Dataset records.
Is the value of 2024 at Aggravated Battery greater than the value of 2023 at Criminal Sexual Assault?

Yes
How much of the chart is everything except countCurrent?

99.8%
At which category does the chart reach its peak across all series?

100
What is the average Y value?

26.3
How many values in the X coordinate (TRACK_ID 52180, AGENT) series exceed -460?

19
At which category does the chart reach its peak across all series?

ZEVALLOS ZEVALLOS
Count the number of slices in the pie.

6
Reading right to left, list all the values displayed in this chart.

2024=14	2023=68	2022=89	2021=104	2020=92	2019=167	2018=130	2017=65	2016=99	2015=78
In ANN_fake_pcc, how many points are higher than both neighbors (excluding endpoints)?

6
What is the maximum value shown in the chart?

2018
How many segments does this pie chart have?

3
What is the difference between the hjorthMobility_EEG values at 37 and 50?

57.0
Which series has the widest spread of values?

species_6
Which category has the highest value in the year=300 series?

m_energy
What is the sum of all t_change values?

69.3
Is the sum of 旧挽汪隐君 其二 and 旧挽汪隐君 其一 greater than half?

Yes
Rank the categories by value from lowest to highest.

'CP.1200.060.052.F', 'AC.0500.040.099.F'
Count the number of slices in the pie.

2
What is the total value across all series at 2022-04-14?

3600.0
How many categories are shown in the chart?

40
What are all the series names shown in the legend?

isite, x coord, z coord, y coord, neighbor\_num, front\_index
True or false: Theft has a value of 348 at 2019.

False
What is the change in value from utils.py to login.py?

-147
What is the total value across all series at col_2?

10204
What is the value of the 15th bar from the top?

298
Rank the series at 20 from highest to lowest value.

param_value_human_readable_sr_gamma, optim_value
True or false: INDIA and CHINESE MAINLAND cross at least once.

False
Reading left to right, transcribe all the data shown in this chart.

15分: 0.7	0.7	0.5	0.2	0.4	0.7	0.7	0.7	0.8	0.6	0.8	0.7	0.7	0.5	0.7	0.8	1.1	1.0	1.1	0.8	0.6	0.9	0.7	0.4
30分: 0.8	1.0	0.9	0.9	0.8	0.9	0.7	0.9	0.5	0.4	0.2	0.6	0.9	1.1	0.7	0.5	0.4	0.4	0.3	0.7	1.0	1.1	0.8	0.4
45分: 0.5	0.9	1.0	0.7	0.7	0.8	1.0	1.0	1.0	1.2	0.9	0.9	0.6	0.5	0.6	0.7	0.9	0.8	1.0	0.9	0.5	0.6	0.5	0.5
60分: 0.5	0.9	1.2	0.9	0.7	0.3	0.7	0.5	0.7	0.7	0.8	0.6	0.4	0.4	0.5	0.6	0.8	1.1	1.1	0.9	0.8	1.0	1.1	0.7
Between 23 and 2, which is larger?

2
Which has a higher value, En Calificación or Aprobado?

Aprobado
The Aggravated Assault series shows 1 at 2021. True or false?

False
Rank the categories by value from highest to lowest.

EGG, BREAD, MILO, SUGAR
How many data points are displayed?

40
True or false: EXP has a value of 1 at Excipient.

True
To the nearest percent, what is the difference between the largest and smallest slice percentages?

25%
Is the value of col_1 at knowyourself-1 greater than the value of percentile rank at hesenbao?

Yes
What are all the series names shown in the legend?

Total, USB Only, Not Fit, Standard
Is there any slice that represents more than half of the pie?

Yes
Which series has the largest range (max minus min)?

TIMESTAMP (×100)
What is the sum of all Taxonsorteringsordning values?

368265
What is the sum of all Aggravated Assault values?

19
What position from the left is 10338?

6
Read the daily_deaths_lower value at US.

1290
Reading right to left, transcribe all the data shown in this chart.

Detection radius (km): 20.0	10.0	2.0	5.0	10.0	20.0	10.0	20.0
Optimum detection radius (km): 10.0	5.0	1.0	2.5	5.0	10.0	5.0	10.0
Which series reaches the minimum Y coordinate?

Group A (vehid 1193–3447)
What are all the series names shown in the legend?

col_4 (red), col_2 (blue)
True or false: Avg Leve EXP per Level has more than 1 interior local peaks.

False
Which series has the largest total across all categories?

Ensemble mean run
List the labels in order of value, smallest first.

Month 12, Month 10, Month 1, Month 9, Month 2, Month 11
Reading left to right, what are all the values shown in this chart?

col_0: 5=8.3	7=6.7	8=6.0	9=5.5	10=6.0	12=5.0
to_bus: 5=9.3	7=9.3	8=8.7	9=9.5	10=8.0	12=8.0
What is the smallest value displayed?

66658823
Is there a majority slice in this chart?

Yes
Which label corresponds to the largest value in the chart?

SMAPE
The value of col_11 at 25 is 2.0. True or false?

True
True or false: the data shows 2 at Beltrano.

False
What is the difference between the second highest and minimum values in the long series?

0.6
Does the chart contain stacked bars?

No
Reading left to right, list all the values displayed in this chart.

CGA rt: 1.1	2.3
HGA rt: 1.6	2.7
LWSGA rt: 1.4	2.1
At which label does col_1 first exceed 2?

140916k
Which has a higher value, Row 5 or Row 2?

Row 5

What the task requires.
Rewrite all the rows above as a numbered list with one line per item, and leave out the blank lines.

Written reply.
1. Is the value of 2024 at Aggravated Battery greater than the value of 2023 at Criminal Sexual Assault?
2. Yes
3. How much of the chart is everything except countCurrent?
4. 99.8%
5. At which category does the chart reach its peak across all series?
6. 100
7. What is the average Y value?
8. 26.3
9. How many values in the X coordinate (TRACK_ID 52180, AGENT) series exceed -460?
10. 19
11. At which category does the chart reach its peak across all series?
12. ZEVALLOS ZEVALLOS
13. Count the number of slices in the pie.
14. 6
15. Reading right to left, list all the values displayed in this chart.
16. 2024=14	2023=68	2022=89	2021=104	2020=92	2019=167	2018=130	2017=65	2016=99	2015=78
17. In ANN_fake_pcc, how many points are higher than both neighbors (excluding endpoints)?
18. 6
19. What is the maximum value shown in the chart?
20. 2018
21. How many segments does this pie chart have?
22. 3
23. What is the difference between the hjorthMobility_EEG values at 37 and 50?
24. 57.0
25. Which series has the widest spread of values?
26. species_6
27. Which category has the highest value in the year=300 series?
28. m_energy
29. What is the sum of all t_change values?
30. 69.3
31. Is the sum of 旧挽汪隐君 其二 and 旧挽汪隐君 其一 greater than half?
32. Yes
33. Rank the categories by value from lowest to highest.
34. 'CP.1200.060.052.F', 'AC.0500.040.099.F'
35. Count the number of slices in the pie.
36. 2
37. What is the total value across all series at 2022-04-14?
38. 3600.0
39. How many categories are shown in the chart?
40. 40
41. What are all the series names shown in the legend?
42. isite, x coord, z coord, y coord, neighbor\_num, front\_index
43. True or false: Theft has a value of 348 at 2019.
44. False
45. What is the change in value from utils.py to login.py?
46. -147
47. What is the total value across all series at col_2?
48. 10204
49. What is the value of the 15th bar from the top?
50. 298
51. Rank the series at 20 from highest to lowest value.
52. param_value_human_readable_sr_gamma, optim_value
53. True or false: INDIA and CHINESE MAINLAND cross at least once.
54. False
55. Reading left to right, transcribe all the data shown in this chart.
56. 15分: 0.7	0.7	0.5	0.2	0.4	0.7	0.7	0.7	0.8	0.6	0.8	0.7	0.7	0.5	0.7	0.8	1.1	1.0	1.1	0.8	0.6	0.9	0.7	0.4
57. 30分: 0.8	1.0	0.9	0.9	0.8	0.9	0.7	0.9	0.5	0.4	0.2	0.6	0.9	1.1	0.7	0.5	0.4	0.4	0.3	0.7	1.0	1.1	0.8	0.4
58. 45分: 0.5	0.9	1.0	0.7	0.7	0.8	1.0	1.0	1.0	1.2	0.9	0.9	0.6	0.5	0.6	0.7	0.9	0.8	1.0	0.9	0.5	0.6	0.5	0.5
59. 60分: 0.5	0.9	1.2	0.9	0.7	0.3	0.7	0.5	0.7	0.7	0.8	0.6	0.4	0.4	0.5	0.6	0.8	1.1	1.1	0.9	0.8	1.0	1.1	0.7
60. Between 23 and 2, which is larger?
61. 2
62. Which has a higher value, En Calificación or Aprobado?
63. Aprobado
64. The Aggravated Assault series shows 1 at 2021. True or false?
65. False
66. Rank the categories by value from highest to lowest.
67. EGG, BREAD, MILO, SUGAR
68. How many data points are displayed?
69. 40
70. True or false: EXP has a value of 1 at Excipient.
71. True
72. To the nearest percent, what is the difference between the largest and smallest slice percentages?
73. 25%
74. Is the value of col_1 at knowyourself-1 greater than the value of percentile rank at hesenbao?
75. Yes
76. What are all the series names shown in the legend?
77. Total, USB Only, Not Fit, Standard
78. Is there any slice that represents more than half of the pie?
79. Yes
80. Which series has the largest range (max minus min)?
81. TIMESTAMP (×100)
82. What is the sum of all Taxonsorteringsordning values?
83. 368265
84. What is the sum of all Aggravated Assault values?
85. 19
86. What position from the left is 10338?
87. 6
88. Read the daily_deaths_lower value at US.
89. 1290
90. Reading right to left, transcribe all the data shown in this chart.
91. Detection radius (km): 20.0	10.0	2.0	5.0	10.0	20.0	10.0	20.0
92. Optimum detection radius (km): 10.0	5.0	1.0	2.5	5.0	10.0	5.0	10.0
93. Which series reaches the minimum Y coordinate?
94. Group A (vehid 1193–3447)
95. What are all the series names shown in the legend?
96. col_4 (red), col_2 (blue)
97. True or false: Avg Leve EXP per Level has more than 1 interior local peaks.
98. False
99. Which series has the largest total across all categories?
100. Ensemble mean run
101. List the labels in order of value, smallest first.
102. Month 12, Month 10, Month 1, Month 9, Month 2, Month 11
103. Reading left to right, what are all the values shown in this chart?
104. col_0: 5=8.3	7=6.7	8=6.0	9=5.5	10=6.0	12=5.0
105. to_bus: 5=9.3	7=9.3	8=8.7	9=9.5	10=8.0	12=8.0
106. What is the smallest value displayed?
107. 66658823
108. Is there a majority slice in this chart?
109. Yes
110. Which label corresponds to the largest value in the chart?
111. SMAPE
112. The value of col_11 at 25 is 2.0. True or false?
113. True
114. True or false: the data shows 2 at Beltrano.
115. False
116. What is the difference between the second highest and minimum values in the long series?
117. 0.6
118. Does the chart contain stacked bars?
119. No
120. Reading left to right, list all the values displayed in this chart.
121. CGA rt: 1.1	2.3
122. HGA rt: 1.6	2.7
123. LWSGA rt: 1.4	2.1
124. At which label does col_1 first exceed 2?
125. 140916k
126. Which has a higher value, Row 5 or Row 2?
127. Row 5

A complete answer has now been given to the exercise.